_What you need to do_
Return each line below that contains the string "definition". Case counts.

_Saved entries_
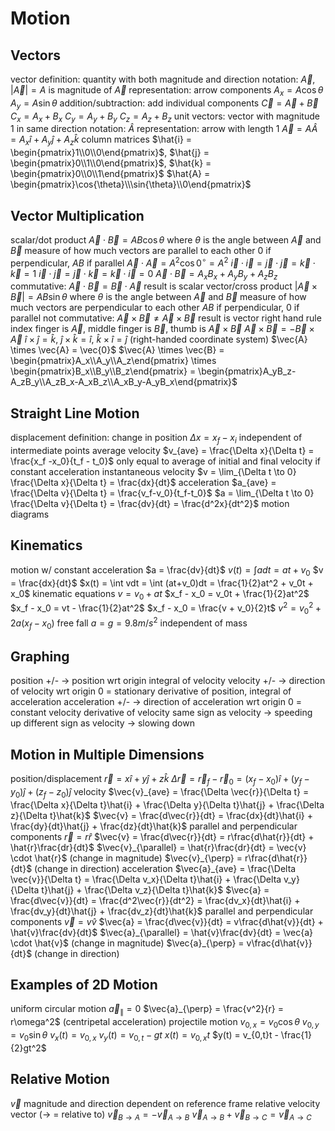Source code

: # Motion
## Vectors
vector
	definition: quantity with both magnitude and direction
	notation: $\vec{A}$, $|\vec{A}| = A$ is magnitude of $\vec{A}$
	representation: arrow
	components
		$A_x = A\cos{\theta}$
		$A_y = A\sin{\theta}$
	addition/subtraction: add individual components
		$\vec{C} = \vec{A} + \vec{B}$
		$C_x = A_x + B_x$
		$C_y = A_y + B_y$
		$C_z = A_z + B_z$
	unit vectors: vector with magnitude 1 in same direction
		notation: $\hat{A}$
		representation: arrow with length 1
		$\vec{A} = A\hat{A} = A_x\hat{i} + A_y\hat{j} + A_z\hat{k}$
		column matrices
			$\hat{i} = \begin{pmatrix}1\\0\\0\end{pmatrix}$, $\hat{j} = \begin{pmatrix}0\\1\\0\end{pmatrix}$, $\hat{k} = \begin{pmatrix}0\\0\\1\end{pmatrix}$
			$\hat{A} = \begin{pmatrix}\cos{\theta}\\\sin{\theta}\\0\end{pmatrix}$
## Vector Multiplication
scalar/dot product
	$\vec{A} \cdot \vec{B} = AB\cos{\theta}$ where $\theta$ is the angle between $\vec{A}$ and $\vec{B}$
	measure of how much vectors are parallel to each other
	$0$ if perpendicular, $AB$ if parallel
	$\vec{A} \cdot \vec{A} = A^2\cos{0^{\circ}} = A^2$
	$\vec{i} \cdot \vec{i} = \vec{j} \cdot \vec{j} = \vec{k} \cdot \vec{k} = 1$
	$\vec{i} \cdot \vec{j} = \vec{j} \cdot \vec{k} = \vec{k} \cdot \vec{i} = 0$
	$\vec{A} \cdot \vec{B} = A_xB_x + A_yB_y + A_zB_z$
	commutative: $\vec{A} \cdot \vec{B} = \vec{B} \cdot \vec{A}$
	result is scalar
vector/cross product
	$|\vec{A} \times \vec{B}| = AB\sin{\theta}$ where $\theta$ is the angle between $\vec{A}$ and $\vec{B}$
	measure of how much vectors are perpendicular to each other
	$AB$ if perpendicular, $0$ if parallel
	not commutative: $\vec{A} \times \vec{B} \neq \vec{A} \times \vec{B}$
	result is vector
	right hand rule
		index finger is $\vec{A}$, middle finger is $\vec{B}$, thumb is $\vec{A} \times \vec{B}$
	$\vec{A} \times \vec{B} = -\vec{B} \times \vec{A}$
	$\hat{i} \times \hat{j} = \hat{k}$, $\hat{j} \times \hat{k} = \hat{i}$, $\hat{k} \times \hat{i} = \hat{j}$ (right-handed coordinate system)
	$\vec{A} \times \vec{A} = \vec{0}$
	$\vec{A} \times \vec{B} = \begin{pmatrix}A_x\\A_y\\A_z\end{pmatrix} \times \begin{pmatrix}B_x\\B_y\\B_z\end{pmatrix} = \begin{pmatrix}A_yB_z-A_zB_y\\A_zB_x-A_xB_z\\A_xB_y-A_yB_x\end{pmatrix}$
## Straight Line Motion
displacement
	definition: change in position
	$\Delta x = x_f - x_i$
	independent of intermediate points
average velocity
	$v_{ave} = \frac{\Delta x}{\Delta t} = \frac{x_f -x_0}{t_f - t_0}$
	only equal to average of initial and final velocity if constant acceleration
instantaneous velocity
	$v = \lim_{\Delta t \to 0} \frac{\Delta x}{\Delta t} = \frac{dx}{dt}$
acceleration
	$a_{ave} = \frac{\Delta v}{\Delta t} = \frac{v_f-v_0}{t_f-t_0}$
	$a = \lim_{\Delta t \to 0} \frac{\Delta v}{\Delta t} = \frac{dv}{dt} = \frac{d^2x}{dt^2}$
motion diagrams
## Kinematics
motion w/ constant acceleration
	$a = \frac{dv}{dt}$
	$v(t) = \int a dt = at + v_0$
	$v = \frac{dx}{dt}$
	$x(t) = \int vdt = \int (at+v_0)dt = \frac{1}{2}at^2 + v_0t + x_0$
	kinematic equations
		$v = v_0 + at$
		$x_f - x_0 = v_0t + \frac{1}{2}at^2$
		$x_f - x_0 = vt - \frac{1}{2}at^2$
		$x_f - x_0 = \frac{v + v_0}{2}t$
		$v^2 = v_0^2 + 2a(x_f-x_0)$
free fall
	$a = g = 9.8 m/s^2$
	independent of mass
## Graphing
position
	+/- → position wrt origin
	integral of velocity
velocity
	+/- → direction of velocity wrt origin
	0 = stationary
	derivative of position, integral of acceleration
acceleration
	+/- → direction of acceleration wrt origin
	0 = constant velocity
	derivative of velocity
	same sign as velocity → speeding up
	different sign as velocity → slowing down
## Motion in Multiple Dimensions
position/displacement
	$\vec{r} = x\hat{i} + y\hat{j} + z\hat{k}$
	$\Delta \vec{r} = \vec{r}_f - \vec{r}_0 = (x_f-x_0)\hat{i} + (y_f-y_0)\hat{j} + (z_f-z_0)\hat{j}$
velocity
	$\vec{v}_{ave} = \frac{\Delta \vec{r}}{\Delta t} = \frac{\Delta x}{\Delta t}\hat{i} + \frac{\Delta y}{\Delta t}\hat{j} + \frac{\Delta z}{\Delta t}\hat{k}$
	$\vec{v} = \frac{d\vec{r}}{dt} = \frac{dx}{dt}\hat{i} + \frac{dy}{dt}\hat{j} + \frac{dz}{dt}\hat{k}$
	parallel and perpendicular components
		$\vec{r} = r\hat{r}$
		$\vec{v} = \frac{d\vec{r}}{dt} = r\frac{d\hat{r}}{dt} + \hat{r}\frac{dr}{dt}$
		$\vec{v}_{\parallel} = \hat{r}\frac{dr}{dt} = \vec{v} \cdot \hat{r}$ (change in magnitude)
		$\vec{v}_{\perp} = r\frac{d\hat{r}}{dt}$ (change in direction)
acceleration
	$\vec{a}_{ave} = \frac{\Delta \vec{v}}{\Delta t} = \frac{\Delta v_x}{\Delta t}\hat{i} + \frac{\Delta v_y}{\Delta t}\hat{j} + \frac{\Delta v_z}{\Delta t}\hat{k}$
	$\vec{a} = \frac{d\vec{v}}{dt} = \frac{d^2\vec{r}}{dt^2} = \frac{dv_x}{dt}\hat{i} + \frac{dv_y}{dt}\hat{j} + \frac{dv_z}{dt}\hat{k}$
	parallel and perpendicular components
		$\vec{v} = v\hat{v}$
		$\vec{a} = \frac{d\vec{v}}{dt} = v\frac{d\hat{v}}{dt} + \hat{v}\frac{dv}{dt}$
		$\vec{a}_{\parallel} = \hat{v}\frac{dv}{dt} = \vec{a} \cdot \hat{v}$ (change in magnitude)
		$\vec{a}_{\perp} = v\frac{d\hat{v}}{dt}$ (change in direction)
## Examples of 2D Motion
uniform circular motion
	$\vec{a}_{\parallel} = 0$
	$\vec{a}_{\perp} = \frac{v^2}{r} = r\omega^2$ (centripetal acceleration)
projectile motion
	$v_{0,x} = v_0\cos\theta$
	$v_{0,y} = v_0\sin\theta$
	$v_x(t) = v_{0,x}$
	$v_y(t) = v_{0,t} - gt$
	$x(t) = v_{0,x}t$
	$y(t) = v_{0,t}t - \frac{1}{2}gt^2$
## Relative Motion
$\vec{v}$ magnitude and direction dependent on reference frame
relative velocity vector ($\to$ = relative to)
	$\vec{v}_{B \to A} = -\vec{v}_{A \to B}$
	$\vec{v}_{A \to B} + \vec{v}_{B \to C} = \vec{v}_{A \to C}$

_Answer box_
	definition: quantity with both magnitude and direction
	definition: change in position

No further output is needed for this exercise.